Zum Hauptinhalt springen

Europa

Europäischer Gerichtshof (EuGH) duldet (noch) Abstandsklauseln in der Versorgungsordnung, wenn der überlebende Ehegatte erheblich jünger ist

| Europarecht

Der EuGH hat in seiner Entscheidung jedoch zum Ausdruck gebracht, dass es im zu entscheidenden Fall bei der Gestaltung der Versorgungszusage im Fall Bartsch noch keine nationale Regelung gab, an welcher eine Ungleich-behandlung tatsächlich festgemacht werden konnte. Denn in der Rechtssache Bartsch bestand im Zeitpunkt der Versorgungszusage noch keine nationale Regelung zur Umsetzung der Europäischen Richtlinie.

Daher darf die Entscheidung des EuGH, nicht etwa dahingehend missverstanden werden, als seien Alter und Altersabstandsklauseln in Versorgungszusagen generell wirksam.

Nur soweit Altersabstandsklauseln vor Inkrafttreten des Allgemeinen Gleichbehandlungsgesetzes (AGG) vereinbart wurden, ist nach wie vor von der Rechtswirksamkeit der Festlegungen in betrieblichen Altersversorgungsregelungen auszugehen.

Aber auch bezogen auf die Inkraftsetzung des AGG kann der weitere Bestand dieser Klauseln wohl auch nur dann als zulässig erachtet werden, wenn die Versorgungsleistungen an den hinterbliebenen Ehegatten oder Lebenspartner zwar erheblich reduziert, aber nicht vollständig ausgeschlossen werden.

Es ist also noch ungeklärt, wie der EuGH Altersabstands-klauseln bewerten wird, die in Versorgungszusagen aus der Zeit nach Inkraftsetzung des AGG enthalten sind.

BEREITGESTELLTE ANGABEN »
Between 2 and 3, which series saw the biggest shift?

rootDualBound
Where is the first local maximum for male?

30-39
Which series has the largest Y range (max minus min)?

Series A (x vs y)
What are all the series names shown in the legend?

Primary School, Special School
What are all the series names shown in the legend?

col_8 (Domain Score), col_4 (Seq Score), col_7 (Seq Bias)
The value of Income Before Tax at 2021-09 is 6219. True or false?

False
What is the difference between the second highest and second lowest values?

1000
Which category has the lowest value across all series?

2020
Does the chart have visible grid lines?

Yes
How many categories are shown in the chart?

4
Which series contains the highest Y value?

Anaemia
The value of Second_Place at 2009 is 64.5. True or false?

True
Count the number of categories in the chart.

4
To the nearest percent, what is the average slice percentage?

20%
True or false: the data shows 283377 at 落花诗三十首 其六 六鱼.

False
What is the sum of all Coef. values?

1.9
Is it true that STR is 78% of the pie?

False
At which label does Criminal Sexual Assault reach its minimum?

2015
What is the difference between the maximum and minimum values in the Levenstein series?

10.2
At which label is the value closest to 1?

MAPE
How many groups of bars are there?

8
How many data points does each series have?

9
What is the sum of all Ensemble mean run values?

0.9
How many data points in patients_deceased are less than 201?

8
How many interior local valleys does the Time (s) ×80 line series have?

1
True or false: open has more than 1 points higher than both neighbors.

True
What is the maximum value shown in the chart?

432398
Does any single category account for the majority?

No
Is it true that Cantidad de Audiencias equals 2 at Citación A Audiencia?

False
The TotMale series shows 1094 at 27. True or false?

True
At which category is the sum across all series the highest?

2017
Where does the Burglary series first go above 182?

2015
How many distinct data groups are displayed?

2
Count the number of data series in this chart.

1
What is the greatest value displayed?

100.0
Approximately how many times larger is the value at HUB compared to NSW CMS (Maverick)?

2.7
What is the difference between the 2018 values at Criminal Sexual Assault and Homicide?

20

ZUR AUFGABE »
Bitte beantworten Sie anhand des Textes zum EuGH und den Altersabstandsklauseln diese Fragen:
1. Welche Regelung gab es in der Rechtssache Bartsch zum Zeitpunkt der Versorgungszusage noch nicht?
2. Vor dem Inkrafttreten welchen Gesetzes müssen Altersabstandsklauseln vereinbart worden sein, damit weiter von ihrer Rechtswirksamkeit auszugehen ist?
3. Was ist laut Text noch ungeklärt?

IHRE LÖSUNG »
1. Eine nationale Regelung zur Umsetzung der Europäischen Richtlinie.
2. Das Allgemeine Gleichbehandlungsgesetz (AGG).
3. Wie der EuGH Altersabstandsklauseln bewerten wird, die in Versorgungszusagen aus der Zeit nach Inkraftsetzung des AGG enthalten sind.